Agriauto extends partial plant shutdown in April as auto woes worsen
- Says this is because of reduction in production volumes of customers, which includes Suzuki, Toyota and Atlas Honda
Agriauto Industries Limited, a manufacturer of auto components, announced extending the partial shutdown of its plant during April, read a notice to the Pakistan Stock Exchange (PSX) on Tuesday.
“Due to reduction in production volumes of our major customers, the company will be observing partial shutdown during the month of April 2023,” the company said.
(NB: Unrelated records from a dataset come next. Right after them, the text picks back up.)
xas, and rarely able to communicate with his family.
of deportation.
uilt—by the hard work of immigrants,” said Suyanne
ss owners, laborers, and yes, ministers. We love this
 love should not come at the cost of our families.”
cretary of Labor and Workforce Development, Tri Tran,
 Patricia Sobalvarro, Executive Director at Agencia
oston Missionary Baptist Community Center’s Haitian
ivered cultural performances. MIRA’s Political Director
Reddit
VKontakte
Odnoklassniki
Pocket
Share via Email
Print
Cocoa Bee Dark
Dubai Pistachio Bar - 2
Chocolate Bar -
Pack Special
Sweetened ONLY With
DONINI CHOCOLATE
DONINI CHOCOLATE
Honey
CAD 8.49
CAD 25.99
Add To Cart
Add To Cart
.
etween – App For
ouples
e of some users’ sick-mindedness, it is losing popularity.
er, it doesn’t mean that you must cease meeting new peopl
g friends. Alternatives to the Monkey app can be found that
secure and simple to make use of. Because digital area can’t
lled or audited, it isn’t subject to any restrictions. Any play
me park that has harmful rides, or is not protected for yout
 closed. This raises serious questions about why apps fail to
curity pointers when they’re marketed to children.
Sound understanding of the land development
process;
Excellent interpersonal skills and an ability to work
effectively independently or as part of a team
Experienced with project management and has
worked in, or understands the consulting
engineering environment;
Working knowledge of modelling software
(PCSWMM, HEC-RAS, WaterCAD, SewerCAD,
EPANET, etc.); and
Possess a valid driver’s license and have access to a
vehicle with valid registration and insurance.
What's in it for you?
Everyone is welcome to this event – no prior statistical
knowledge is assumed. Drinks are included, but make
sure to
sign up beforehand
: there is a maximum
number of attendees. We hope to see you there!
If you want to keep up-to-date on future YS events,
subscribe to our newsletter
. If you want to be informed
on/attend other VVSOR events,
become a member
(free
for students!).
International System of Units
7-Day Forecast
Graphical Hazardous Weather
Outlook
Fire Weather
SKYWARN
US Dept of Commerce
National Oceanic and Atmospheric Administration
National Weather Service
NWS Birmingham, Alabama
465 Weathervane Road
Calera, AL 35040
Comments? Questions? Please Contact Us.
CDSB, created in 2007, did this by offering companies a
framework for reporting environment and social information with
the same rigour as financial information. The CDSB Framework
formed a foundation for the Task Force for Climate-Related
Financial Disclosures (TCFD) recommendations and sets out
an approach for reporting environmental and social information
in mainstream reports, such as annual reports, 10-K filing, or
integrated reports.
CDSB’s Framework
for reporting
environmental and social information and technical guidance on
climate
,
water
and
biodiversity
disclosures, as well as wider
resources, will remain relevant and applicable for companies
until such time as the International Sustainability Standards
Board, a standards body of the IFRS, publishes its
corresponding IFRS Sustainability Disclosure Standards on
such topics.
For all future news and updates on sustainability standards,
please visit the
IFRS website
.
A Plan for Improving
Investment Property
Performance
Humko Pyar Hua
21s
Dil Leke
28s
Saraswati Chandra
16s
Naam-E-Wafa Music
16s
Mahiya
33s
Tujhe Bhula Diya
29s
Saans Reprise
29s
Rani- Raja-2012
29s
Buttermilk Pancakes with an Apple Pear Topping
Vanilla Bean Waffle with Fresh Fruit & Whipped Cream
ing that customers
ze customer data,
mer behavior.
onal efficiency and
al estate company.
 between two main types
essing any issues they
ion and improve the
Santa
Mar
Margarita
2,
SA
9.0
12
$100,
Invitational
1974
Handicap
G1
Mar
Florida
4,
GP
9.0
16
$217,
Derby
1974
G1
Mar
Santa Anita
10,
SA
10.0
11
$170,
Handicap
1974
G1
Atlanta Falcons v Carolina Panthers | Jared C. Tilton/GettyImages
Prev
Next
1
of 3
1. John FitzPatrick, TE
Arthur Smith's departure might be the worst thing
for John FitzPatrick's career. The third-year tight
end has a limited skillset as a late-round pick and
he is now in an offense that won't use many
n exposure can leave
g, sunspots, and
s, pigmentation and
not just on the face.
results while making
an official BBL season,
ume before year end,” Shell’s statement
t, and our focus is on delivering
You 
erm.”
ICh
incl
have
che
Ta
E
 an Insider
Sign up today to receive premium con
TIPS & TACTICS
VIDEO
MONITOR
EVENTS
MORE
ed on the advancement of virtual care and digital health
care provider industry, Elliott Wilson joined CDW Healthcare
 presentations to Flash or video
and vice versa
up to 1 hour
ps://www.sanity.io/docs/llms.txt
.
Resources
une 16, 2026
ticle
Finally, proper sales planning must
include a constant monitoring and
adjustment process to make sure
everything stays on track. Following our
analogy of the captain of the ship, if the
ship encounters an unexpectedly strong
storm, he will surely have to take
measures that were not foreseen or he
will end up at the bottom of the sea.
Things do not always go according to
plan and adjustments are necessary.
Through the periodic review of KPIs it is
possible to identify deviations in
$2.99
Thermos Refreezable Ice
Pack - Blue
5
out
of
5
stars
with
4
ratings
As per information available on the PSX, Agriauto Industries was incorporated in Pakistan on June 25, 1981, as a public limited company. The company is engaged in the manufacture and sale of components for automotive vehicles, motorcycles and agricultural tractors.
Its clients include Suzuki, Toyota and Atlas Honda, automakers that are struggling and have shut down plant operations on multiple occasions as the auto sector deals with inventory shortage due to import restrictions.
Import restrictions bite: Pak Suzuki extends automobile plant shutdown
Agriauto Stamping Company Pvt. Ltd, the wholly owned subsidiary of Agriauto Industries, will also observe partial shutdown in April 2023 due to the same reasons.
Last month, Agriauto said it was going to partially shut down its plant during the month of March.
Pakistan’s auto sector remains engulfed in various crises. Listed companies including Pak Suzuki Motor Company (PSMC), Indus Motor Company Limited and Honda Atlas Cars have also been forced to halt production during recent months due to economic difficulties that have seen central bank foreign exchange reserves drop to a level barely able to cover four weeks of imports, leading the government to impose import restrictions.
The country remains short of much-needed dollars to meet its import and other external payment commitments. Foreign exchange reserves held by the State Bank of Pakistan (SBP) decreased $354 million, clocking in at $4.2 billion as of March 24, data released last week showed.
A shortage of foreign currency reserves has added pressure on the economy that relies heavily on imports to run its engines.
Meanwhile, the government remains busy wooing the International Monetary Fund (IMF) to revive the stalled Extended Fund Facility (EFF) programme, which if approved by its board would release a funding tranche of over $1 billion.